-- SUPPLIED MATERIAL follows --
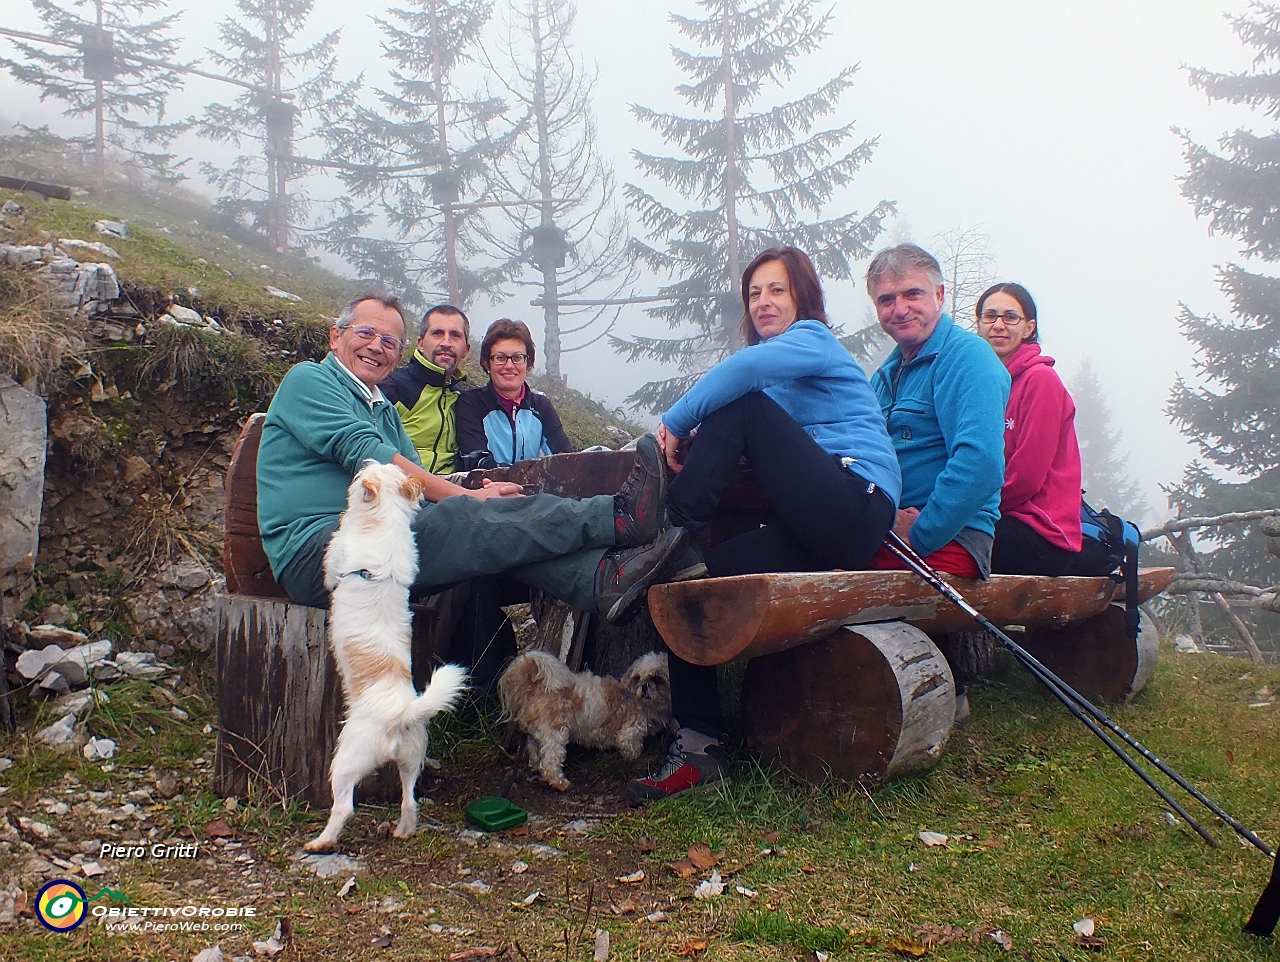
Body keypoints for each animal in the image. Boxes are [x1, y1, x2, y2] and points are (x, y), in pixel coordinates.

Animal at [305, 463, 471, 854]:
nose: (364, 462)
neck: (384, 519)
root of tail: (402, 713)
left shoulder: (336, 556)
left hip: (346, 760)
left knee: (344, 807)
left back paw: (321, 842)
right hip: (411, 760)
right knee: (410, 801)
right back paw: (403, 830)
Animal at [499, 647, 675, 788]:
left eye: (657, 678)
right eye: (637, 678)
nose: (645, 686)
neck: (638, 701)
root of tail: (535, 688)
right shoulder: (630, 733)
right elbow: (632, 749)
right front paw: (634, 760)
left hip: (537, 735)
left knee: (535, 752)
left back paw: (536, 767)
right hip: (555, 733)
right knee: (550, 761)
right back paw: (559, 782)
-- SUPPLIED MATERIAL concluded --
Lines holding the string "left" are the answer; copy each one from the listing above.

**SOLUTION TO THE PROBLEM**
left shoulder: (336, 556)
left hip: (346, 760)
left knee: (344, 807)
left back paw: (321, 842)
left eye: (657, 678)
left hip: (537, 735)
left knee: (535, 752)
left back paw: (536, 767)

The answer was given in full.